My parents bought me my first amp in the mid-60s when I was in about 5th grade. It was a silverface Fender Bronco that they bought new. They also bought my first electric guitar that day, a used Silvertone that ended up being impossible to intonate. By the next year, I needed an amp that had enough inputs for both my guitar (upgraded to a Harmony Rocket by then) and a microphone (some Shure model that I can't recall). So they bought me a lightly-used silverface Deluxe Reverb for $200...a lot of money back then for my parents. I still have that Deluxe. It took care of me through high school and beyond. (There were a few years in high school where I mainly used an Acoustic 150B solid state bass head into a homegrown 212 cabinet, but the Deluxe was still what I used at home.) By the late '70s I was using the Deluxe as my clean channel and a Music Man 65 watt 210 combo (into a Music Man 412 cab) as my dirty channel, and I toured with that setup for a few years before getting out of the business. I was burnt out, and for all practical purposes, I stopped playing guitar. I still GASsed a bit, so over time I picked up an ADA MP-1, a Quadraverb, a Boogie .22 combo amp, and even an Ibanez RG550 with one of those newfangled Floyd Rose things. None of them got much use after the newness wore off.

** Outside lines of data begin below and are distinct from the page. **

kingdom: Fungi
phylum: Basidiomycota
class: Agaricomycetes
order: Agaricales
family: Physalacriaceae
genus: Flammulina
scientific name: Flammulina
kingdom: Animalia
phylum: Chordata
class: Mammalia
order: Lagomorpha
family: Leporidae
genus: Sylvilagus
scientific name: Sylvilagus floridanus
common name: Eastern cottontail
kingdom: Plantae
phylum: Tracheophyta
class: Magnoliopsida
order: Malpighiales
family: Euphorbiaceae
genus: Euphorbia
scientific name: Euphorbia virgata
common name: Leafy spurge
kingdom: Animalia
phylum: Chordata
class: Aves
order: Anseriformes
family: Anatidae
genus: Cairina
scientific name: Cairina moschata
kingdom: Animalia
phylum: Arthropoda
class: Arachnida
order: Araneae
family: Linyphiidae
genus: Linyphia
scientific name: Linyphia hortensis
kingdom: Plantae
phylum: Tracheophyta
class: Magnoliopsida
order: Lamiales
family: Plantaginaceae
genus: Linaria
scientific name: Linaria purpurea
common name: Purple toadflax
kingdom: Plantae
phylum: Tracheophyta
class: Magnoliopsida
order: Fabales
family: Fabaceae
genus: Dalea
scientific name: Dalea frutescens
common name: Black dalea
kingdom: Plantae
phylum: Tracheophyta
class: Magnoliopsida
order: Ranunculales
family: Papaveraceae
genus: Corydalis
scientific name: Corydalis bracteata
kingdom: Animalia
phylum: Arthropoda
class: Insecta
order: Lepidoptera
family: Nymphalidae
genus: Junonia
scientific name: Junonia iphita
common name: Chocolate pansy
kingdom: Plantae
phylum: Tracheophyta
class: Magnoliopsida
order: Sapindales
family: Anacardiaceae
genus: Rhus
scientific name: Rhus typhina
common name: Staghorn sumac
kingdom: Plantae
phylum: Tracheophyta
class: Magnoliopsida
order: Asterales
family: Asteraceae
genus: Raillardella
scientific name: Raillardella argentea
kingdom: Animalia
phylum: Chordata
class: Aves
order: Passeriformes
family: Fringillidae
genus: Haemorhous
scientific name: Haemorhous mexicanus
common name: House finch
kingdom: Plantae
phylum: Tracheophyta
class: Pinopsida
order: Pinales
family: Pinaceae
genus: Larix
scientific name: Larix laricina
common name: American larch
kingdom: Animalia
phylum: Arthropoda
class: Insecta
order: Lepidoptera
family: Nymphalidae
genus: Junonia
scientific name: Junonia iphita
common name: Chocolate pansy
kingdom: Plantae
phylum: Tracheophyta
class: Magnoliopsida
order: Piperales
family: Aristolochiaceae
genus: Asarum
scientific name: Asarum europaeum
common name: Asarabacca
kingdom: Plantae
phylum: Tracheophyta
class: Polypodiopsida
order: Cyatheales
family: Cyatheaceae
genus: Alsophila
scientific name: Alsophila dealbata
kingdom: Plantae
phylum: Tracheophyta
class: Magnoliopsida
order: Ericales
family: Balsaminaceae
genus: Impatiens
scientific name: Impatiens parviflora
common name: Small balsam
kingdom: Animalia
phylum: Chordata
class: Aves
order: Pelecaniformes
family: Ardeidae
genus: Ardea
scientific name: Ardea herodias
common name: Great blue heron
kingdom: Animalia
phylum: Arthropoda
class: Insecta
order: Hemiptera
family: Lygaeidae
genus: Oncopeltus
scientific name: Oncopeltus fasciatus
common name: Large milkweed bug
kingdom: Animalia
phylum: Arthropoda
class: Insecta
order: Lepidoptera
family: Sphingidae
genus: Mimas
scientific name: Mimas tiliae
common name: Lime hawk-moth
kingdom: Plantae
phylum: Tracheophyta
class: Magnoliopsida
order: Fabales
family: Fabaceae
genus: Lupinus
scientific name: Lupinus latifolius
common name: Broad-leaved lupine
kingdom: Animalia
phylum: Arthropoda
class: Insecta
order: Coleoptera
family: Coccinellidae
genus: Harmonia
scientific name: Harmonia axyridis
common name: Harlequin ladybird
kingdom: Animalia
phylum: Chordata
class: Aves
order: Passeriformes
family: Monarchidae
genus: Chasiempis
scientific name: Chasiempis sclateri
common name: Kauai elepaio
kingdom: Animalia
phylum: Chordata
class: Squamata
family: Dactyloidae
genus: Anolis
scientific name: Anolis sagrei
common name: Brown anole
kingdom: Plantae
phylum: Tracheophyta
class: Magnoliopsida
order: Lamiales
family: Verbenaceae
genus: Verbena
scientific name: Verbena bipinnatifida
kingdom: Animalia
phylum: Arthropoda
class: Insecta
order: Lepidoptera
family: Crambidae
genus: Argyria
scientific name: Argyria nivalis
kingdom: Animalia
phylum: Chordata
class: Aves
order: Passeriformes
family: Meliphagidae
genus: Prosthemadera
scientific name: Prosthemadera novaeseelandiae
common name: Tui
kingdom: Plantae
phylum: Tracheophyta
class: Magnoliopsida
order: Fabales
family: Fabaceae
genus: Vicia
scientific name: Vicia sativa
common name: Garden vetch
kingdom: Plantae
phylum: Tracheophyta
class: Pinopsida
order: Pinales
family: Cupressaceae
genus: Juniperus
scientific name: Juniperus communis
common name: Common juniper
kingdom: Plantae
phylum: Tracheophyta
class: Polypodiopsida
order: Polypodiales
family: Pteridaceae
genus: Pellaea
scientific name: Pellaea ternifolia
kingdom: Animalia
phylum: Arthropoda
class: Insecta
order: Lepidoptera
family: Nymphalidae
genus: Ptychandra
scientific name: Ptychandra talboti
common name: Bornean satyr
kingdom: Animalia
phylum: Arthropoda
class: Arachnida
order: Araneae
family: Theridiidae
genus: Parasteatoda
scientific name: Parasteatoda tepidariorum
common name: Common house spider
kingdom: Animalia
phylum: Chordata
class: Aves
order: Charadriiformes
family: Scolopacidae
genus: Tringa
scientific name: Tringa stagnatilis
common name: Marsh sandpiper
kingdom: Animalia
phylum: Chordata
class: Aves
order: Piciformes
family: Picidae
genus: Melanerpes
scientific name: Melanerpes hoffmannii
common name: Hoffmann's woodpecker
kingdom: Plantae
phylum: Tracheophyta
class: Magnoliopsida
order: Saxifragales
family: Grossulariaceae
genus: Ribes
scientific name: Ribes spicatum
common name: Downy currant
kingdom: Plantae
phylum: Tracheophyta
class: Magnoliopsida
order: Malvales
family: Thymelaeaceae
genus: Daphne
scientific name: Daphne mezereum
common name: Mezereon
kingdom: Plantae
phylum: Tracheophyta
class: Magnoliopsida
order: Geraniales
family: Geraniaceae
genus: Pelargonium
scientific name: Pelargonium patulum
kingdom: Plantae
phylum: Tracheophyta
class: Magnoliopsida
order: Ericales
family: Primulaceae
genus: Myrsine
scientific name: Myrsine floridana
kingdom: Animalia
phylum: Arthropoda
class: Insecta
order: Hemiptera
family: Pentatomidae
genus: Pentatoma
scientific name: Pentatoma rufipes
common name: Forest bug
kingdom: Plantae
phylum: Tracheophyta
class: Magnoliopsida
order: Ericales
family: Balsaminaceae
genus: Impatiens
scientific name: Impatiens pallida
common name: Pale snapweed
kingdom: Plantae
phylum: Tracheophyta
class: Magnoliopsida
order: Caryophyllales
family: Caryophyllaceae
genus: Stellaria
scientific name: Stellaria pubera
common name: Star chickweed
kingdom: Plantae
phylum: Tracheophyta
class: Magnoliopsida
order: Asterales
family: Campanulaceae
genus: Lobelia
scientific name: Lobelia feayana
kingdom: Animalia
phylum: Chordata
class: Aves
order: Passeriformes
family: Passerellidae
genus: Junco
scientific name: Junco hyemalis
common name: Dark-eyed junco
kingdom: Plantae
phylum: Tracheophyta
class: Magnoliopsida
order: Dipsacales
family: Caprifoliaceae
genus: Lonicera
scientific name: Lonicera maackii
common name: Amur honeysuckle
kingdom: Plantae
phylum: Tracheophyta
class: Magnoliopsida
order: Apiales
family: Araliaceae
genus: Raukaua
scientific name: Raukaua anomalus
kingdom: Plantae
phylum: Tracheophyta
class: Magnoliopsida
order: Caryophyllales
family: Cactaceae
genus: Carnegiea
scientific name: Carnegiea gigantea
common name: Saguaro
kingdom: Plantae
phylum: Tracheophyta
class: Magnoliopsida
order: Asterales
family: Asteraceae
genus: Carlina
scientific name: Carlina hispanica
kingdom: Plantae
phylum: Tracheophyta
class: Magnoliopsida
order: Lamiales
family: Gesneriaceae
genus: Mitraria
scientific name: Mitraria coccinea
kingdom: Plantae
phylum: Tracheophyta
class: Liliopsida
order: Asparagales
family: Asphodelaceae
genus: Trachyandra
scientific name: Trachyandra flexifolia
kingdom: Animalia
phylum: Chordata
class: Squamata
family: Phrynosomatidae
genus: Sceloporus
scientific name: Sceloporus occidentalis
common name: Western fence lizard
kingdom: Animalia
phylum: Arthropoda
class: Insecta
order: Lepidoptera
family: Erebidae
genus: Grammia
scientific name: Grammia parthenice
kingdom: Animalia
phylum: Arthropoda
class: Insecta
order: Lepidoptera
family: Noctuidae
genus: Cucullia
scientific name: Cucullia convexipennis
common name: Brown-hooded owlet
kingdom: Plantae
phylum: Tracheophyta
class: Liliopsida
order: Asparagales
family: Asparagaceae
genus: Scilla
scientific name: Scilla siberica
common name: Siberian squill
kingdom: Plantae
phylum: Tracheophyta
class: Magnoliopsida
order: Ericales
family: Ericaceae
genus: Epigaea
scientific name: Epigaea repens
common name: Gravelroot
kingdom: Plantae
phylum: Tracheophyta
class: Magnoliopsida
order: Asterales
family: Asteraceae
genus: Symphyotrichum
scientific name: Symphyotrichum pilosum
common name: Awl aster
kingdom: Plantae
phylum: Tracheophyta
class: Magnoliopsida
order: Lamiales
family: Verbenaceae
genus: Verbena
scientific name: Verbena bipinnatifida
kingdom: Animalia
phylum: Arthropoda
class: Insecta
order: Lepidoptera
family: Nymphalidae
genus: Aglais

Then about 25 or so years later, I got the urge to start noodling with the guitar again and doing some cheap home recording, so I picked up a POD II. That got sporadic use for a few years, then I ended up with a POD XT Live. That also only got occasional use, since I really didn't have the motivation to come up with new music. Fast forward another chunk of time and I ended up moving back to my home town and hooking back up with some of my musician buddies. One thing led to another, and before I knew it, I found myself as the electric guitarist in and acoustic classic rock cover band. I was using the XT Live and running direct to FOH, and was relatively happy with that. Then I heard another local player gigging with an Axe-Fx, and I simply had to have one. It just sounded too real. The rest is history. I've gigged steadily and used nothing except for the Axe-Fx for the past 2-3 years and have no desire or interest in using a conventional amp again. My original Deluxe, the Music Man 210 combo, and the Boogie combo are stashed away in a back room. I don't think any of them have even been powered on for over a decade. (I take that back. I turned on the Boogie a few years ago just to see if it still worked. It did, but it also smelled of stale cigarette smoke after being stored in smoky rooms for about 20 years.) I did upgrade my Mk2 to an XL+ a year or so ago, and will consider the AFX III when it comes out, but my amp buying days are over. (Instead, I've invested in PA equipment, since the better the PA, the better my rig sounds.)